**Your task**.
Each line below needs to be returned exactly. Skip any picture.

Stored data entries

[Start of Attachment]

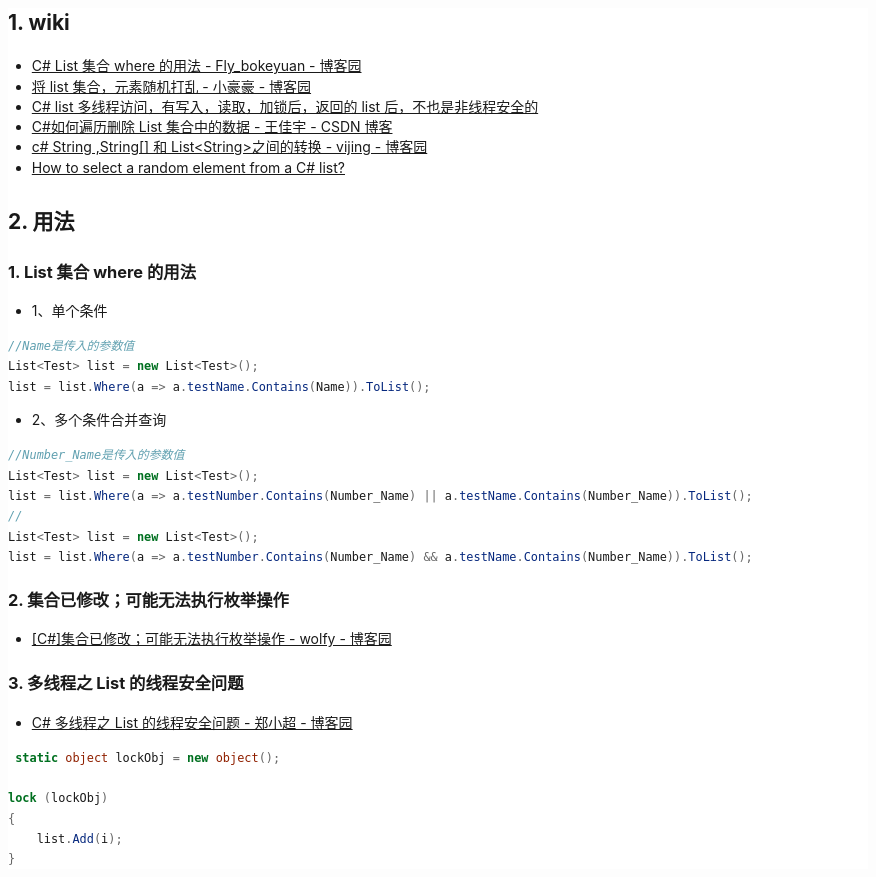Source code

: ## 1. wiki

- [C# List 集合 where 的用法 - Fly_bokeyuan - 博客园](https://www.cnblogs.com/-Fly/p/7765517.html)
- [将 list 集合，元素随机打乱 - 小豪豪 - 博客园](https://www.cnblogs.com/remember-forget/p/9815527.html)
- [C# list 多线程访问，有写入，读取，加锁后，返回的 list 后，不也是非线程安全的](https://zhidao.baidu.com/question/1926201084657737907.html)
- [C#如何遍历删除 List 集合中的数据 - 王佳宇 - CSDN 博客](https://blog.csdn.net/weixin_40165163/article/details/84144075)
- [c# String ,String[] 和 List&lt;String&gt;之间的转换 - vijing - 博客园](https://www.cnblogs.com/vijing/p/10518851.html)
- [How to select a random element from a C# list?](https://www.tutorialspoint.com/how-to-select-a-random-element-from-a-chash-list)

## 2. 用法

### 1. List 集合 where 的用法

- 1、单个条件

```c#
//Name是传入的参数值
List<Test> list = new List<Test>();
list = list.Where(a => a.testName.Contains(Name)).ToList();
```

- 2、多个条件合并查询

```c#
//Number_Name是传入的参数值
List<Test> list = new List<Test>();
list = list.Where(a => a.testNumber.Contains(Number_Name) || a.testName.Contains(Number_Name)).ToList();
//
List<Test> list = new List<Test>();
list = list.Where(a => a.testNumber.Contains(Number_Name) && a.testName.Contains(Number_Name)).ToList();
```

### 2. 集合已修改；可能无法执行枚举操作

- [[C#]集合已修改；可能无法执行枚举操作 - wolfy - 博客园](https://www.cnblogs.com/wolf-sun/p/5721457.html)

### 3. 多线程之 List 的线程安全问题

- [C# 多线程之 List 的线程安全问题 - 郑小超 - 博客园](https://www.cnblogs.com/GreenLeaves/p/10092128.html)

```c#
 static object lockObj = new object();

lock (lockObj)
{
    list.Add(i);
}
```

[End of Attachment]

**Your solution**.
Source code

: ## 1. wiki

- [C# List 集合 where 的用法 - Fly_bokeyuan - 博客园](https://www.cnblogs.com/-Fly/p/7765517.html)
- [将 list 集合，元素随机打乱 - 小豪豪 - 博客园](https://www.cnblogs.com/remember-forget/p/9815527.html)
- [C# list 多线程访问，有写入，读取，加锁后，返回的 list 后，不也是非线程安全的](https://zhidao.baidu.com/question/1926201084657737907.html)
- [C#如何遍历删除 List 集合中的数据 - 王佳宇 - CSDN 博客](https://blog.csdn.net/weixin_40165163/article/details/84144075)
- [c# String ,String[] 和 List&lt;String&gt;之间的转换 - vijing - 博客园](https://www.cnblogs.com/vijing/p/10518851.html)
- [How to select a random element from a C# list?](https://www.tutorialspoint.com/how-to-select-a-random-element-from-a-chash-list)

## 2. 用法

### 1. List 集合 where 的用法

- 1、单个条件

```c#
//Name是传入的参数值
List<Test> list = new List<Test>();
list = list.Where(a => a.testName.Contains(Name)).ToList();
```

- 2、多个条件合并查询

```c#
//Number_Name是传入的参数值
List<Test> list = new List<Test>();
list = list.Where(a => a.testNumber.Contains(Number_Name) || a.testName.Contains(Number_Name)).ToList();
//
List<Test> list = new List<Test>();
list = list.Where(a => a.testNumber.Contains(Number_Name) && a.testName.Contains(Number_Name)).ToList();
```

### 2. 集合已修改；可能无法执行枚举操作

- [[C#]集合已修改；可能无法执行枚举操作 - wolfy - 博客园](https://www.cnblogs.com/wolf-sun/p/5721457.html)

### 3. 多线程之 List 的线程安全问题

- [C# 多线程之 List 的线程安全问题 - 郑小超 - 博客园](https://www.cnblogs.com/GreenLeaves/p/10092128.html)

```c#
 static object lockObj = new object();

lock (lockObj)
{
    list.Add(i);
}
```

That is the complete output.